Tuesday, December 18, 2012

What Alise Said

When I posted Saturday about the Newtown massacre, I could not pull up Alise's thoughts and had to instead paraphrase them. Here is what Alise wrote:

I don't care to know who the gunman is or what his f**ked up, useless motivations were. Media scrutiny and attention paid will only lead to further violence as our country continues to obsess over the actions of increasingly troubled individuals. I honestly don't even care about the greater implications that this event has on the subjects of mental health care and gun control in this country.

What I care about right now is that there are [28] people dead, [20] of them children. Parents lost their babies today, and I want to know who they were. I want to know what colors and books they loved, what their favorite games were, what they wanted to be when they grew up, so that we can mourn their loss in specific and concrete ways, and not in the abstract. Tell me who they were, so we can offer our prayers to their loved ones with some sense of honesty and truth. So that we can offer some thoughts to make those children's journey to the spirit world an easy one. I want to think today of those beautiful children that will never get the chance to grow up, and leave the gunman and his motivation to rot in the waste bin of history.

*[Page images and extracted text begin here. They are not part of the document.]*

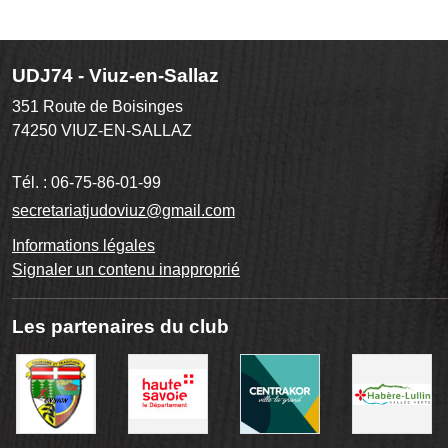
UDJ74 - Viuz-en-Sallaz
351 Route de Boisinges
74250
VIUZ-EN-SALLAZ
Tél. :
06-75-86-01-99
secretariatjudoviuz@gmail.com
Informations légales
Signaler un contenu inapproprié
Les partenaires du club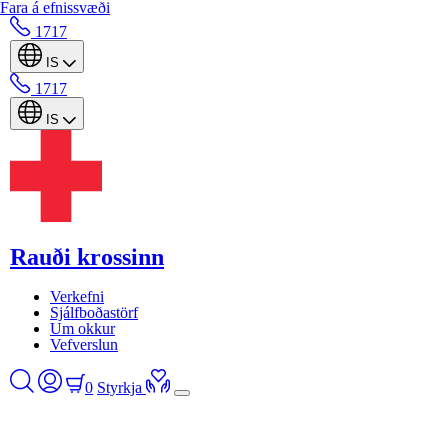
Fara á efnissvæði
1717
IS
1717
IS
Rauði krossinn
Verkefni
Sjálfboðastörf
Um okkur
Vefverslun
0
Styrkja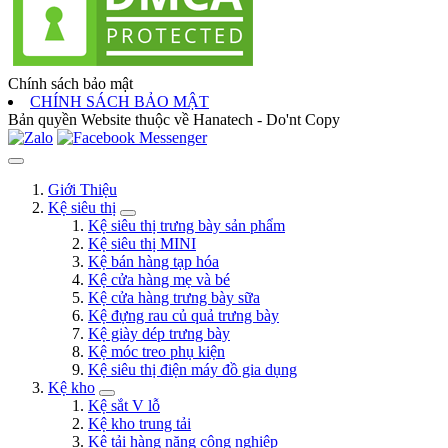
Chính sách bảo mật
CHÍNH SÁCH BẢO MẬT
Bản quyền Website thuộc về Hanatech - Do'nt Copy
Giới Thiệu
Kệ siêu thị
Kệ siêu thị trưng bày sản phẩm
Kệ siêu thị MINI
Kệ bán hàng tạp hóa
Kệ cửa hàng mẹ và bé
Kệ cửa hàng trưng bày sữa
Kệ đựng rau củ quả trưng bày
Kệ giày dép trưng bày
Kệ móc treo phụ kiện
Kệ siêu thị điện máy đồ gia dụng
Kệ kho
Kệ sắt V lỗ
Kệ kho trung tải
Kệ tải hàng nặng công nghiệp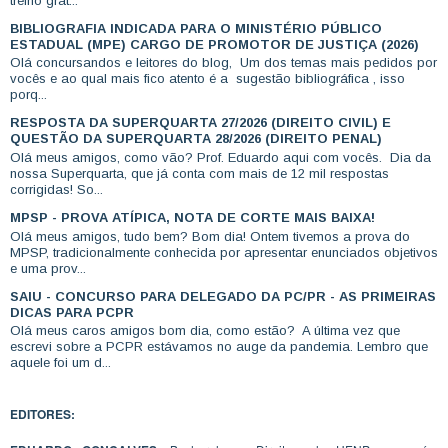
treino grát...
BIBLIOGRAFIA INDICADA PARA O MINISTÉRIO PÚBLICO
ESTADUAL (MPE) CARGO DE PROMOTOR DE JUSTIÇA (2026)
Olá concursandos e leitores do blog, Um dos temas mais pedidos por
vocês e ao qual mais fico atento é a sugestão bibliográfica , isso
porq...
RESPOSTA DA SUPERQUARTA 27/2026 (DIREITO CIVIL) E
QUESTÃO DA SUPERQUARTA 28/2026 (DIREITO PENAL)
Olá meus amigos, como vão? Prof. Eduardo aqui com vocês. Dia da
nossa Superquarta, que já conta com mais de 12 mil respostas
corrigidas! So...
MPSP - PROVA ATÍPICA, NOTA DE CORTE MAIS BAIXA!
Olá meus amigos, tudo bem? Bom dia! Ontem tivemos a prova do
MPSP, tradicionalmente conhecida por apresentar enunciados objetivos
e uma prov...
SAIU - CONCURSO PARA DELEGADO DA PC/PR - AS PRIMEIRAS
DICAS PARA PCPR
Olá meus caros amigos bom dia, como estão? A última vez que
escrevi sobre a PCPR estávamos no auge da pandemia. Lembro que
aquele foi um d...
EDITORES: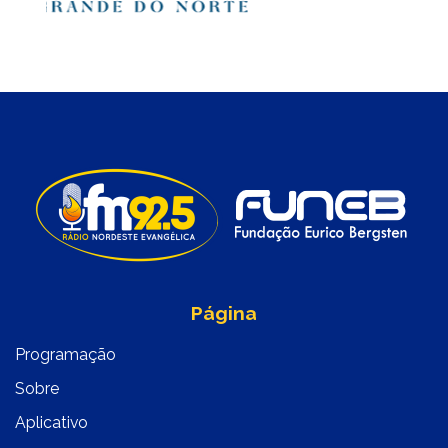
Página
Programação
Sobre
Aplicativo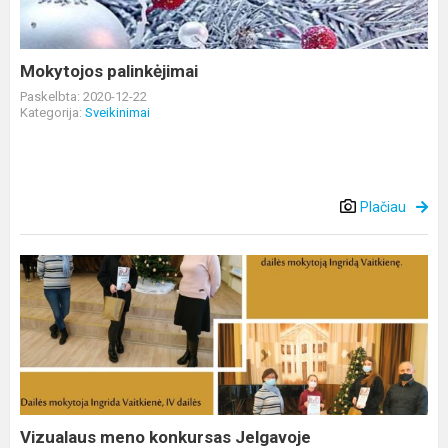
Mokytojos palinkėjimai
Paskelbta: 2020-12-22
Kategorija:
Sveikinimai
Plačiau
Vizualaus
meno
konkursas
Jelgavoje
Vizualaus meno konkursas Jelgavoje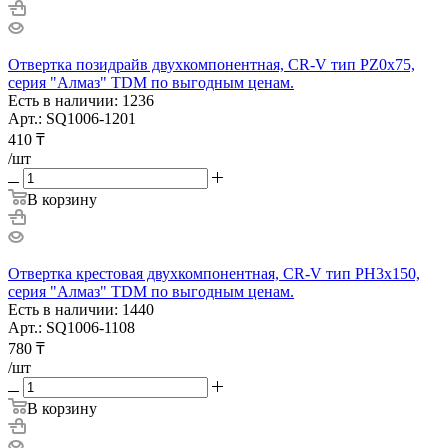
Отвертка позидрайв двухкомпонентная, CR-V тип PZ0x75,
серия "Алмаз" TDM по выгодным ценам.
Есть в наличии: 1236
Арт.: SQ1006-1201
410
₸
/шт
В корзину
Отвертка крестовая двухкомпонентная, CR-V тип PH3x150,
серия "Алмаз" TDM по выгодным ценам.
Есть в наличии: 1440
Арт.: SQ1006-1108
780
₸
/шт
В корзину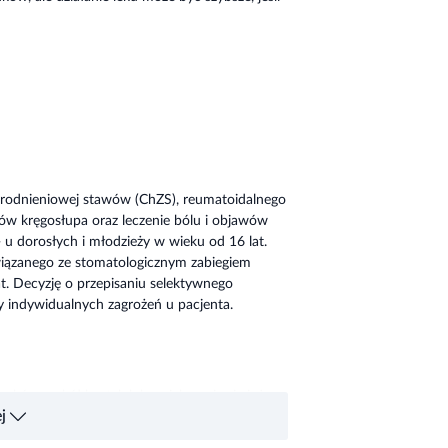
rodnieniowej stawów (ChZS), reumatoidalnego
ów kręgosłupa oraz leczenie bólu i objawów
u dorosłych i młodzieży w wieku od 16 lat.
wiązanego ze stomatologicznym zabiegiem
at. Decyzję o przepisaniu selektywnego
 indywidualnych zagrożeń u pacjenta.
rzęków wokół kostek lub zwiększenie się już
j
o objawy zaburzeń czynności wątroby; • ciężki
zabarwienia stolca; • reakcja nadwrażliwości,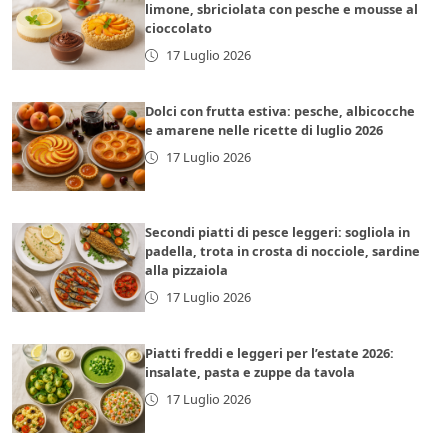
limone, sbriciolata con pesche e mousse al
cioccolato
17 Luglio 2026
Dolci con frutta estiva: pesche, albicocche
e amarene nelle ricette di luglio 2026
17 Luglio 2026
Secondi piatti di pesce leggeri: sogliola in
padella, trota in crosta di nocciole, sardine
alla pizzaiola
17 Luglio 2026
Piatti freddi e leggeri per l’estate 2026:
insalate, pasta e zuppe da tavola
17 Luglio 2026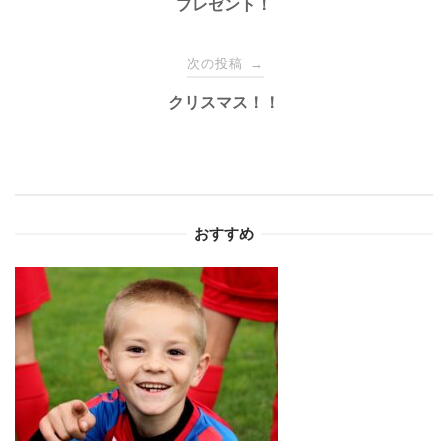
稿
プレゼント！
ナ
次の投稿
→
クリスマス！！
ビ
ゲ
ー
おすすめ
シ
ョ
ン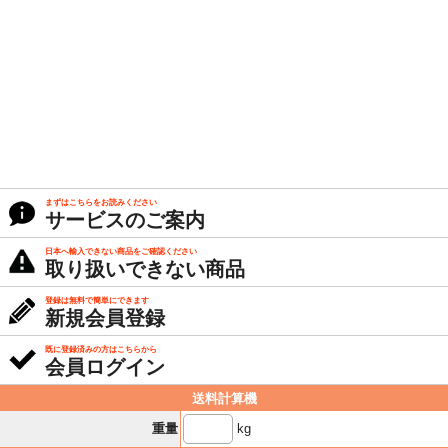
まずはこちらをお読みください
サービスのご案内
日本へ輸入できない商品をご確認ください
取り扱いできない商品
登録は無料で簡単にできます
新規会員登録
既に登録済みの方はこちらから
会員ログイン
送料計算機
kg
重量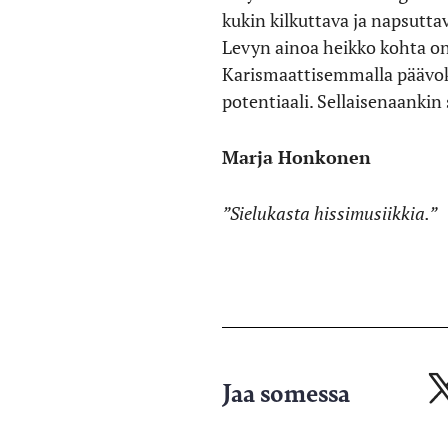
kukin kilkuttava ja napsuttav
Levyn ainoa heikko kohta on
Karismaattisemmalla päävoka
potentiaali. Sellaisenaankin 
Marja Honkonen
”Sielukasta hissimusiikkia.”
Jaa somessa
Ja
X-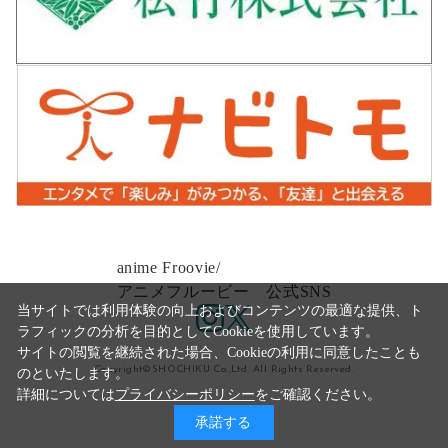
anime Froovie/
アニメフルービー 公式SNS
当サイトでは利用体験の向上およびコンテンツの最適な提供、ト
ラフィックの分析を目的としてCookieを使用しています。
サイトの閲覧を継続された場合、Cookieの利用に同意したことも
Copyright©SHOCHIKU Co.,Ltd. All Rights Reserved.
のといたします。
詳細については
プライバシーポリシー
をご確認ください。
承諾する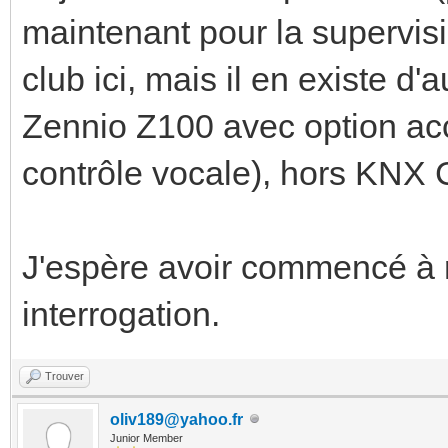
maintenant pour la supervis
club ici, mais il en existe d'
Zennio Z100 avec option acc
contrôle vocale), hors KNX 
J'espère avoir commencé à r
interrogation.
Trouver
oliv189@yahoo.fr
Junior Member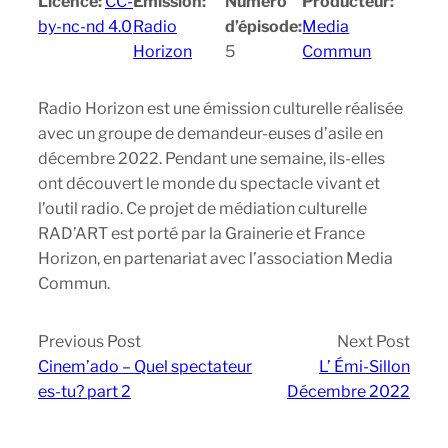
Licence:
CC-
Emission:
Numéro
Producteur:
by-nc-nd 4.0
Radio
d’épisode:
Media
Horizon
5
Commun
Radio Horizon est une émission culturelle réalisée
avec un groupe de demandeur-euses d’asile en
décembre 2022. Pendant une semaine, ils-elles
ont découvert le monde du spectacle vivant et
l’outil radio. Ce projet de médiation culturelle
RAD’ART est porté par la Grainerie et France
Horizon, en partenariat avec l’association Media
Commun.
Previous Post
Next Post
Cinem’ado – Quel spectateur
L’ Émi-Sillon
es-tu? part 2
Décembre 2022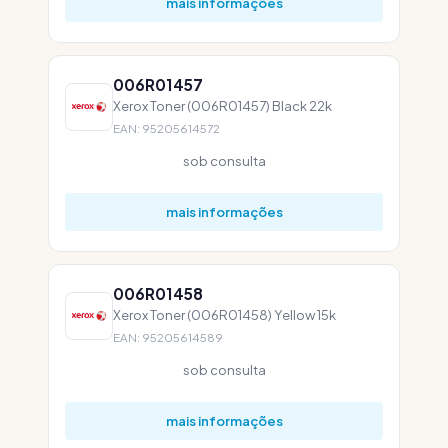
mais informações
006R01457
Xerox Toner (006R01457) Black 22k
EAN: 95205614572
sob consulta
mais informações
006R01458
Xerox Toner (006R01458) Yellow 15k
EAN: 95205614589
sob consulta
mais informações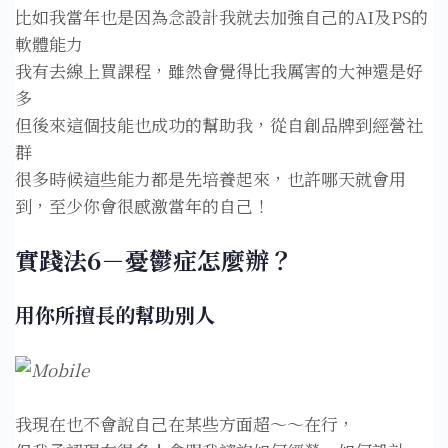
比如我當年也是因為念設計我就去加強自己的AI及PS的
軟體能力⁣
我有去線上買課程，雖然會覺得比我厲害的大神還是好
多⁣
但後來這個技能也成功的幫助我，從自創品牌到經營社
群⁣
很多時候這些能力都是先培養起來，也許哪天就會用
到，至少你會很感激當年的自己！⁣
實踐法6－憂鬱症怎麼辦？
用你所擅長的幫助別人⁣
我現在也不會說自己在某些方面超～～在行，⁣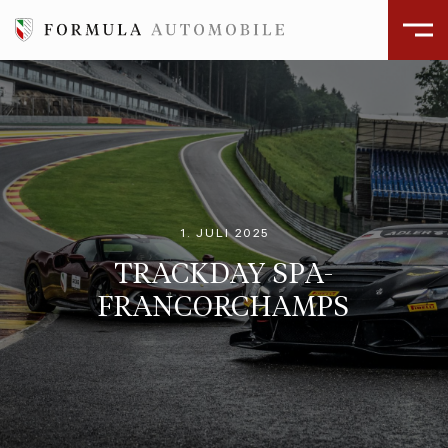
1. JULI 2025
TRACKDAY SPA-
FRANCORCHAMPS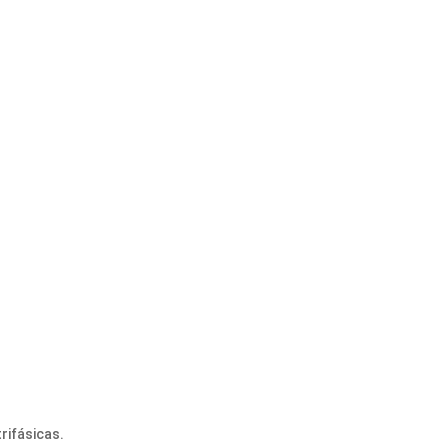
rifásicas.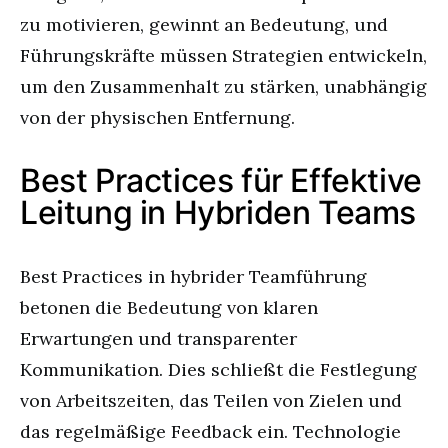
zu motivieren, gewinnt an Bedeutung, und
Führungskräfte müssen Strategien entwickeln,
um den Zusammenhalt zu stärken, unabhängig
von der physischen Entfernung.
Best Practices für Effektive
Leitung in Hybriden Teams
Best Practices in hybrider Teamführung
betonen die Bedeutung von klaren
Erwartungen und transparenter
Kommunikation. Dies schließt die Festlegung
von Arbeitszeiten, das Teilen von Zielen und
das regelmäßige Feedback ein. Technologie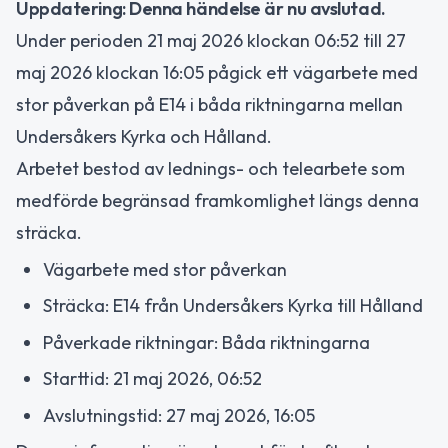
Uppdatering: Denna händelse är nu avslutad.
Under perioden 21 maj 2026 klockan 06:52 till 27
maj 2026 klockan 16:05 pågick ett vägarbete med
stor påverkan på E14 i båda riktningarna mellan
Undersåkers Kyrka och Hålland.
Arbetet bestod av lednings- och telearbete som
medförde begränsad framkomlighet längs denna
sträcka.
Vägarbete med stor påverkan
Sträcka: E14 från Undersåkers Kyrka till Hålland
Påverkade riktningar: Båda riktningarna
Starttid: 21 maj 2026, 06:52
Avslutningstid: 27 maj 2026, 16:05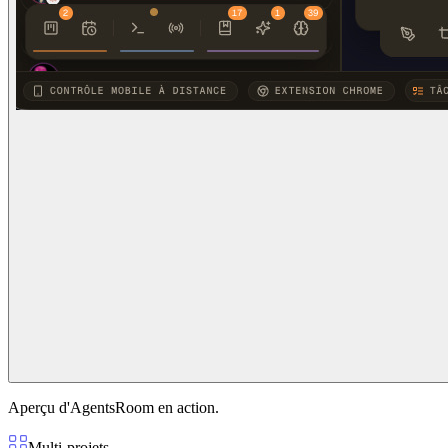
Aperçu d'AgentsRoom en action.
Multi-projets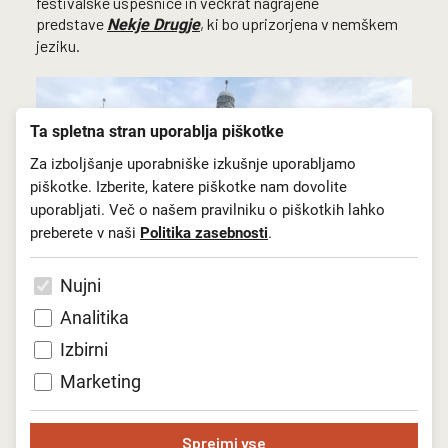
festivalske uspešnice in večkrat nagrajene
predstave
, ki bo uprizorjena v nemškem
Nekje Drugje
jeziku.
Ta spletna stran uporablja piškotke
Za izboljšanje uporabniške izkušnje uporabljamo
piškotke. Izberite, katere piškotke nam dovolite
uporabljati. Več o našem pravilniku o piškotkih lahko
preberete v naši
Politika zasebnosti
.
Nujni
Analitika
Izbirni
Marketing
Nazaj na seznam novic
Sprejmi vse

I spent most of Sunday baking too, and as I baked I thought about those little children. I love Alise's call to mourn their loss "specific and concrete ways."

I work at the juvenile court here in Delaware and the flags were hanging quietly at half-mast Monday morning when I arrived. Far harder was the mediation I had at one of our local elementary schools an hour later. It was sad to walk into the school, the flag half mast there as it is all over town. It is was heartbreaking to sit and watch the kindergartners bring the attendance records to the office, skipping and tiptoeing in with pride and excitement over being the attendance monitors. 

They are just little children.

Jonathan Kozol, in his book, Ordinary Resurrections, writes about very young schoolchildren and how they are at the mornings of their lives. He starts out with Thomas Merton's observation that birds, first thing in the morning, "ask God if it is time yet to begin the day." Birds, after making a series of chirps and sounds but not yet breaking into song, ask God "if it is time for them to 'be.'"  Little children, said Kozol, are much the same: "It may be nearly lunchtime in the world but, for this little girl, it seems as though it's only a few minutes after dawn...Soon enough she'll brush the cobwebs from her eyes and take a clear look at the world of vowel sounds and subtrahends...and some bigger things that lie ahead, like state exams, but not just now." 

The burials have begun in Newtown and the world moves on. Before we all move on, though, let us mourn those children in "specific and concrete ways."

And let us celebrate and keep safe all the other children who are awakening and asking "if it is time for them to 'be.'" 



Marcia said...

Blessed be the little children.

see you there! said...

Such a hard time, little ones bring us such joy. I'm busy these days counting my blessings.